Brief:
Can you return the records below exactly as they stand, but only from the first line through the one with "an immunohistochemistry micrograph"?

Collected data entries
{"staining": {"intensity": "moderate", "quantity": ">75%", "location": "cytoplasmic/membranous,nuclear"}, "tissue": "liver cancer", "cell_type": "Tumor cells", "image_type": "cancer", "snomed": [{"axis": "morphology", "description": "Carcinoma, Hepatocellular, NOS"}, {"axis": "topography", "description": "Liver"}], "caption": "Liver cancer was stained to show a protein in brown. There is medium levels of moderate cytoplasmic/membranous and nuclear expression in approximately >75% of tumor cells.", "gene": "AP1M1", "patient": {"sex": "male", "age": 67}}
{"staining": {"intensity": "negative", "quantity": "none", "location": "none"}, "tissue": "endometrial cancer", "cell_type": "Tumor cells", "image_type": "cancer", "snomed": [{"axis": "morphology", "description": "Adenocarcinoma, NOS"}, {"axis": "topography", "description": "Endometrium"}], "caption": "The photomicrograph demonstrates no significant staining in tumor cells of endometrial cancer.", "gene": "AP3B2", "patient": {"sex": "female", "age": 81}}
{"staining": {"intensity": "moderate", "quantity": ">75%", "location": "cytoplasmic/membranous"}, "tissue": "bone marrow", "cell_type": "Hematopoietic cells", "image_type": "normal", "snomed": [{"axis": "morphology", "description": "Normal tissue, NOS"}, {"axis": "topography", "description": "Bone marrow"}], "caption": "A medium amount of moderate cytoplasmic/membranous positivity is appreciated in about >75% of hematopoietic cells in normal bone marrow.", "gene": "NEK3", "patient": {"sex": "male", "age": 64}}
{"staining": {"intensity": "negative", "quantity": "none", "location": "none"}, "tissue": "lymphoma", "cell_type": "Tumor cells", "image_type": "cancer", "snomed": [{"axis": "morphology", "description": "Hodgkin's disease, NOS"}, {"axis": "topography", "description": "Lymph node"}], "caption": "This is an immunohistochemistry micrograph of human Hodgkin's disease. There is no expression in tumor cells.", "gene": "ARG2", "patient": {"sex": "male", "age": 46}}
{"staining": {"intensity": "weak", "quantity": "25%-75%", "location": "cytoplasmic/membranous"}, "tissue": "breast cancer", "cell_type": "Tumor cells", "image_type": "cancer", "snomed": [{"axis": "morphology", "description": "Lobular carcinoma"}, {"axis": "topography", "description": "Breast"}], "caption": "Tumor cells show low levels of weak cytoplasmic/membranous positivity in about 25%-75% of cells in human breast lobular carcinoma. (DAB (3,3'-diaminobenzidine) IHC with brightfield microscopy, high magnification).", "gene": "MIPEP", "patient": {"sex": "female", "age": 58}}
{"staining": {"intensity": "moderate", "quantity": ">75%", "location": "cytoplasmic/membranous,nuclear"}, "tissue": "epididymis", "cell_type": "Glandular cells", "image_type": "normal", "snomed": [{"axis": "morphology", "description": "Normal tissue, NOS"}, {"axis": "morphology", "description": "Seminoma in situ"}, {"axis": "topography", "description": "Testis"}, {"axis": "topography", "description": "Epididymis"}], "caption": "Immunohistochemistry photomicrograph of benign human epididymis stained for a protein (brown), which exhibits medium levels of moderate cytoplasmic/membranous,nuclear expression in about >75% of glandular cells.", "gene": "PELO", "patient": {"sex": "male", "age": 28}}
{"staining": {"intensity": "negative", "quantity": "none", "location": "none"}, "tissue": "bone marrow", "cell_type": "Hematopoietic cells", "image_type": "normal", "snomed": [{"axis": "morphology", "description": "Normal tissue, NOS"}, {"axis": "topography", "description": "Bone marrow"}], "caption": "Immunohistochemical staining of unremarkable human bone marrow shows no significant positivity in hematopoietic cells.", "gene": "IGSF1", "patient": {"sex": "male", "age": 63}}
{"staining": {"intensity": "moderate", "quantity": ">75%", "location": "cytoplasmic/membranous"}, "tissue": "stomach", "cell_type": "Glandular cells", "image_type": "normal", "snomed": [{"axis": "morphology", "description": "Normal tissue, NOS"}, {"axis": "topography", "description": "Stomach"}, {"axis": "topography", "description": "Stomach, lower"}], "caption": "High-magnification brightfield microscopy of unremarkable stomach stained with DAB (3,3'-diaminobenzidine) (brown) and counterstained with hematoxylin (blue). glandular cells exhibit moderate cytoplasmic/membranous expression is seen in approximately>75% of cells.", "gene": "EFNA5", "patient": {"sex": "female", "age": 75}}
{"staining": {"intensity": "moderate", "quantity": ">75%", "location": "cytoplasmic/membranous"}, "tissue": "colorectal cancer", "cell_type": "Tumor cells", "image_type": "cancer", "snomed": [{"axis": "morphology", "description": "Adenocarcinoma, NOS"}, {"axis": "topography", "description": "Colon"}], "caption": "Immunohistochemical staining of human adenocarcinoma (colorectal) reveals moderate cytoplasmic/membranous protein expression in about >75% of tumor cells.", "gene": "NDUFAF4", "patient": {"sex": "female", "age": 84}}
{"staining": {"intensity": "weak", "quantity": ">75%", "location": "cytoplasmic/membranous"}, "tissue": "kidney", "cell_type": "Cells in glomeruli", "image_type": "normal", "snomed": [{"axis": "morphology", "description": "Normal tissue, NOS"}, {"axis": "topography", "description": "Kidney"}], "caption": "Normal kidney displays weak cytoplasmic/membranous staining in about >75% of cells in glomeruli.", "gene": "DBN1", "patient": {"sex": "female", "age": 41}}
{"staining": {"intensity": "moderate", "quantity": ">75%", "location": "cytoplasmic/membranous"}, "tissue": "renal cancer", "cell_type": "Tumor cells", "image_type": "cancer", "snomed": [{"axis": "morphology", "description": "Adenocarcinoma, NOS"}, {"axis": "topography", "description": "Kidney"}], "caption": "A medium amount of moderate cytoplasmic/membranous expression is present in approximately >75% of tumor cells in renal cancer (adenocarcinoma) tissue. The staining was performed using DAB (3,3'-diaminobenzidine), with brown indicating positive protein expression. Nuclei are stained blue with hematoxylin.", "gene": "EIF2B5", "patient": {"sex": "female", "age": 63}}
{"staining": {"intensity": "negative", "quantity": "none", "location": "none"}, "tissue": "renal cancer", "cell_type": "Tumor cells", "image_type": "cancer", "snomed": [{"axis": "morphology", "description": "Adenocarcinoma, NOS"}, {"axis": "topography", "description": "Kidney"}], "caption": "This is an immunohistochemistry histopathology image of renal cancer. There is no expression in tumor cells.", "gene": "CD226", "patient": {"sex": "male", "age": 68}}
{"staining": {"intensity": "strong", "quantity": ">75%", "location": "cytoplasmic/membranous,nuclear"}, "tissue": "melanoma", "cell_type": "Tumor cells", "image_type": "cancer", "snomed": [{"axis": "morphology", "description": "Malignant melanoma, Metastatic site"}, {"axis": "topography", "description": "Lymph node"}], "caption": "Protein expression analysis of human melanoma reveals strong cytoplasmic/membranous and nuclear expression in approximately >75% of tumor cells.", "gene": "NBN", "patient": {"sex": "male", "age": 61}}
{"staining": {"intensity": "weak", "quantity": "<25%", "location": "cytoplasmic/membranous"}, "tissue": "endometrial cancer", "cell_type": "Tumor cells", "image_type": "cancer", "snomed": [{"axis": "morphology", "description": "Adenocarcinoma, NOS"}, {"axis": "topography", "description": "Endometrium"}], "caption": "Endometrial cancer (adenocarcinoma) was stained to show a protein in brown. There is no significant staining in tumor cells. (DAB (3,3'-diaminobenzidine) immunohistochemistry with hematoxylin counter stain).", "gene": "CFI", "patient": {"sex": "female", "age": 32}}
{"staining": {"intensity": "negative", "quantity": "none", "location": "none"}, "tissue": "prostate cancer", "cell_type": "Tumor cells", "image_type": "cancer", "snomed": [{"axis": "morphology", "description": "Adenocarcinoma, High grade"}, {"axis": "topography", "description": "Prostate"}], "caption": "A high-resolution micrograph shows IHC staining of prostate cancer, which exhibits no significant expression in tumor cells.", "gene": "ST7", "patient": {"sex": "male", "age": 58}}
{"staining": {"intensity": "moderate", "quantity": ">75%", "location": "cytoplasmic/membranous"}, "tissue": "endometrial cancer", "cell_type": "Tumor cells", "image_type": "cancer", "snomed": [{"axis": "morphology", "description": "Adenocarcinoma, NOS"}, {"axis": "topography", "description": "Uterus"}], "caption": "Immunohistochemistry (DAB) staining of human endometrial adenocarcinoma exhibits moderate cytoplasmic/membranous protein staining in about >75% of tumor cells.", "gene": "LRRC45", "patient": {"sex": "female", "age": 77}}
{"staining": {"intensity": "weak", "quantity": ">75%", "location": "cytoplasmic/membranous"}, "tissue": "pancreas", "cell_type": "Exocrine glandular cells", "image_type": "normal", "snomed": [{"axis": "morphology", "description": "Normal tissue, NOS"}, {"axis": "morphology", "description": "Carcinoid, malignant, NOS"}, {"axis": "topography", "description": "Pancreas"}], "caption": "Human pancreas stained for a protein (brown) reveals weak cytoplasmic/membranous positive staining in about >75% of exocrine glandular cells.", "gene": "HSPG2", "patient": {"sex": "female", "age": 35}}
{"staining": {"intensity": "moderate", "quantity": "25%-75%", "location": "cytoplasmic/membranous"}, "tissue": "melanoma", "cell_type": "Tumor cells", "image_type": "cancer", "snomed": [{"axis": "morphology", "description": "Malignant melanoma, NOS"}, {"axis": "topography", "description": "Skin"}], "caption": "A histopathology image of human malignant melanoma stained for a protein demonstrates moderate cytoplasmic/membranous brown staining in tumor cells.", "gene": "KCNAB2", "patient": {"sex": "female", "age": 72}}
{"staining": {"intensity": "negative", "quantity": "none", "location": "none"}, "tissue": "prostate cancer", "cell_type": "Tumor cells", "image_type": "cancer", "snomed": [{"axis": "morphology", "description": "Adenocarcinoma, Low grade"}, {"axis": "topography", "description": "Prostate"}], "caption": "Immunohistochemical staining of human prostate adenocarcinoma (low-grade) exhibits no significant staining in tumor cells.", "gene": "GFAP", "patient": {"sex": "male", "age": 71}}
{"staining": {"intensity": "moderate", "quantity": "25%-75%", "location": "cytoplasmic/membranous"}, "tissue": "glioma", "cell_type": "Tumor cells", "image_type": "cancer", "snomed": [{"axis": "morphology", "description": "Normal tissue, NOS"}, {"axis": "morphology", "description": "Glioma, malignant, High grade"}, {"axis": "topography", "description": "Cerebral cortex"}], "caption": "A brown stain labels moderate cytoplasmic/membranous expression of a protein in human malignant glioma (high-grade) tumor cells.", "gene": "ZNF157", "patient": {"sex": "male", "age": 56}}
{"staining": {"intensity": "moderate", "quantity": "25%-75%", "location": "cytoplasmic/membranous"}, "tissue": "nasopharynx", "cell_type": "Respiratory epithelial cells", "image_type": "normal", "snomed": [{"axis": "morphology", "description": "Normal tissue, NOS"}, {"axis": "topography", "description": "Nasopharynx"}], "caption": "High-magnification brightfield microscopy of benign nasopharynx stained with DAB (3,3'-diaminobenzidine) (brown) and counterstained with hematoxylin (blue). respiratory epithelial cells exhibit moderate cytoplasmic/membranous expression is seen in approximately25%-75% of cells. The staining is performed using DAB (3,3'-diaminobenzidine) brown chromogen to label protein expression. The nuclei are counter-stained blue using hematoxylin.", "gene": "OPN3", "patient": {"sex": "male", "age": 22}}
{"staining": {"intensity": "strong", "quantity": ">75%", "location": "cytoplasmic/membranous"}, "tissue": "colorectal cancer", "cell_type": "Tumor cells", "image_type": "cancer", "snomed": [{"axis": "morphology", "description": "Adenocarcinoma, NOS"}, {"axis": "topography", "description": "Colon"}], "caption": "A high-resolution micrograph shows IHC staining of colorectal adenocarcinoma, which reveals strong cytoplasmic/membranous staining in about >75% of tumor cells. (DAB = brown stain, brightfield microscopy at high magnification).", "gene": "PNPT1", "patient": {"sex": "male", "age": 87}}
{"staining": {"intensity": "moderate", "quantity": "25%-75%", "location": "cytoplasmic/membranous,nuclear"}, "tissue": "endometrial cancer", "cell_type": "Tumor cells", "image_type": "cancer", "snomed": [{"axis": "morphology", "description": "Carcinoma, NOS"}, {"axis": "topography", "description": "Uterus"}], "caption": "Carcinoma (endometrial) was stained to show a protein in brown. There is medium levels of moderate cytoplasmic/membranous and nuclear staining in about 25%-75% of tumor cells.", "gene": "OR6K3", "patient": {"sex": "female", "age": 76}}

Problem solution:
{"staining": {"intensity": "moderate", "quantity": ">75%", "location": "cytoplasmic/membranous,nuclear"}, "tissue": "liver cancer", "cell_type": "Tumor cells", "image_type": "cancer", "snomed": [{"axis": "morphology", "description": "Carcinoma, Hepatocellular, NOS"}, {"axis": "topography", "description": "Liver"}], "caption": "Liver cancer was stained to show a protein in brown. There is medium levels of moderate cytoplasmic/membranous and nuclear expression in approximately >75% of tumor cells.", "gene": "AP1M1", "patient": {"sex": "male", "age": 67}}
{"staining": {"intensity": "negative", "quantity": "none", "location": "none"}, "tissue": "endometrial cancer", "cell_type": "Tumor cells", "image_type": "cancer", "snomed": [{"axis": "morphology", "description": "Adenocarcinoma, NOS"}, {"axis": "topography", "description": "Endometrium"}], "caption": "The photomicrograph demonstrates no significant staining in tumor cells of endometrial cancer.", "gene": "AP3B2", "patient": {"sex": "female", "age": 81}}
{"staining": {"intensity": "moderate", "quantity": ">75%", "location": "cytoplasmic/membranous"}, "tissue": "bone marrow", "cell_type": "Hematopoietic cells", "image_type": "normal", "snomed": [{"axis": "morphology", "description": "Normal tissue, NOS"}, {"axis": "topography", "description": "Bone marrow"}], "caption": "A medium amount of moderate cytoplasmic/membranous positivity is appreciated in about >75% of hematopoietic cells in normal bone marrow.", "gene": "NEK3", "patient": {"sex": "male", "age": 64}}
{"staining": {"intensity": "negative", "quantity": "none", "location": "none"}, "tissue": "lymphoma", "cell_type": "Tumor cells", "image_type": "cancer", "snomed": [{"axis": "morphology", "description": "Hodgkin's disease, NOS"}, {"axis": "topography", "description": "Lymph node"}], "caption": "This is an immunohistochemistry micrograph of human Hodgkin's disease. There is no expression in tumor cells.", "gene": "ARG2", "patient": {"sex": "male", "age": 46}}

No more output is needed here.